Hyperplanes 

Many of you will have guessed it right. We use hyperplanes when it comes to more than 3D. We will define it using a bit of mathematics.

A linear equation looks like this: y = ax + b has got two variables, x and y, and a y-intercept, which is b. If we rename y as x2 and x as x1, the equation comes out as x2=ax1 + b which implies ax1 - x2 + b=0. If we define 2D vectors as x= (x1,x2) and w=(a,-1) and if we make use of the dot product, then the equation becomes w.x + b = 0. 

Remember, x.y = x1y1 + x2y2.

So, a hyperplane is a set of points that satisfies the preceding equation. But how do we classify with the help of hyperplane?

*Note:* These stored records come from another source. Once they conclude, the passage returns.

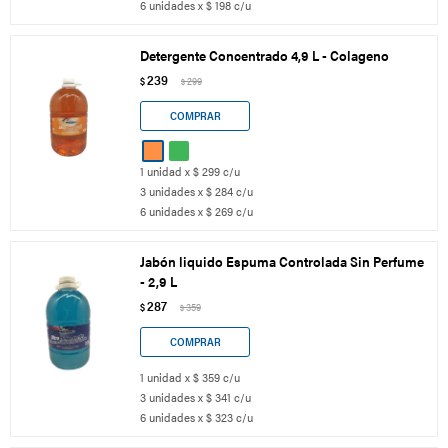
6 unidades x $ 198 c/u
Detergente Concentrado 4,9 L - Colageno
239
$
299
$
1 unidad x $ 299 c/u
3 unidades x $ 284 c/u
6 unidades x $ 269 c/u
Jabón liquido Espuma Controlada Sin Perfume
- 2,9 L
287
$
359
$
1 unidad x $ 359 c/u
3 unidades x $ 341 c/u
6 unidades x $ 323 c/u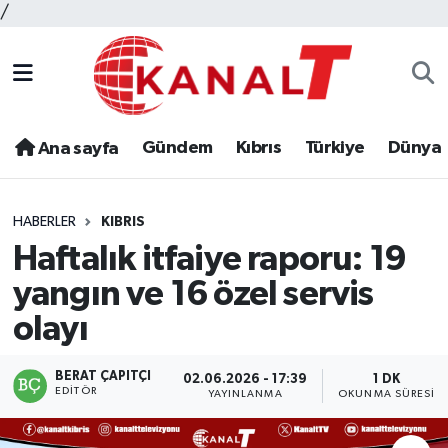
/
Gündem
Kıbrıs
Türkiye
Dünya
Ana sayfa
HABERLER
KIBRIS
Haftalık itfaiye raporu: 19
yangın ve 16 özel servis
olayı
BERAT ÇAPITÇI
02.06.2026 - 17:39
1 DK
EDITÖR
YAYINLANMA
OKUNMA SÜRESI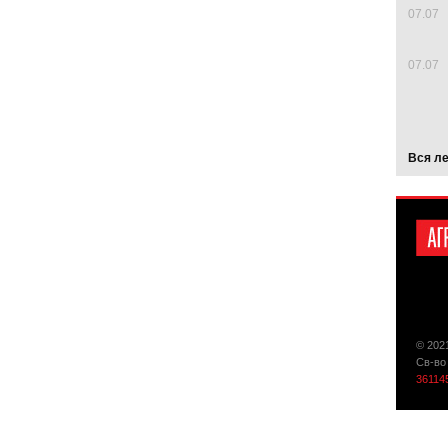
07.07
07.07
Вся л
© 202
Св-во
36114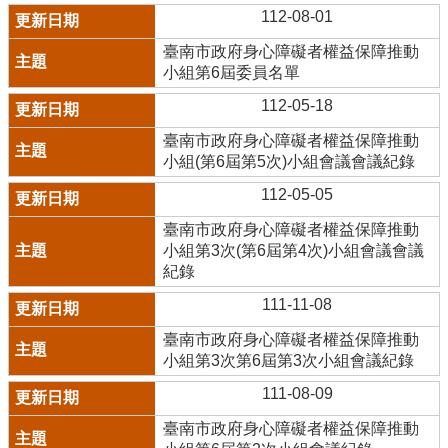
112-08-01
臺南市政府身心障礙者權益保障推動
小組第6屆委員名單
112-05-18
臺南市政府身心障礙者權益保障推動
小組(第6屆第5次)小組會議會議紀錄
112-05-05
臺南市政府身心障礙者權益保障推動
小組第3次(第6屆第4次)小組會議會議
紀錄
111-11-08
臺南市政府身心障礙者權益保障推動
小組第3次第6屆第3次小組會議紀錄
111-08-09
臺南市政府身心障礙者權益保障推動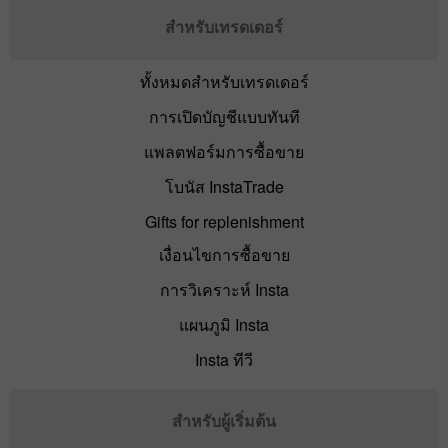
สำหรับเทรดเดอร์
ทั้งหมดสำหรับเทรดเดอร์
การเปิดบัญชีแบบทันที
แพลตฟอร์มการซื้อขาย
โบนัส InstaTrade
Gifts for replenishment
เงื่อนไขการซื้อขาย
การวิเคราะห์ Insta
แผนภูมิ Insta
Insta ทีวี
สำหรับผู้เริ่มต้น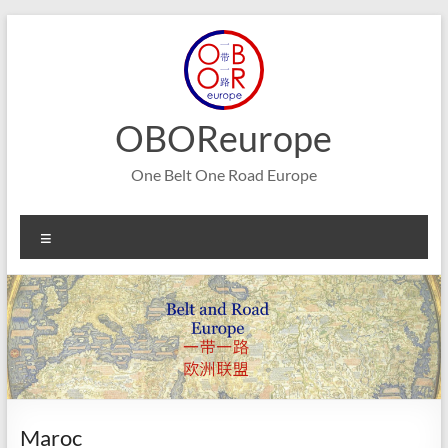
Aller
au
contenu
OBOReurope
One Belt One Road Europe
Menu
Maroc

We define a hypothesis function h:

h(xi) = +1 if w.xi + b ≥ 0

-1 if w.xi + b < 0

This could be equivalent to the following:

h(xi)= sign(w.xi + b) 

It could also be equivalent to the following:

sign(w.xi) if (x0=1 and w0=b)

What it means is that it will use the position of x with respect to the hyperplane to predict a value for y. A data point on one side of the hyperplane gets a classification and a data point on other side of hyperplane gets another class.

Because it uses the equation of a hyperplane that happens to be the linear combination of the values, it is called a linear classifier. The shape of hyperplane is by w as it has elements as b and a responsible for the shape.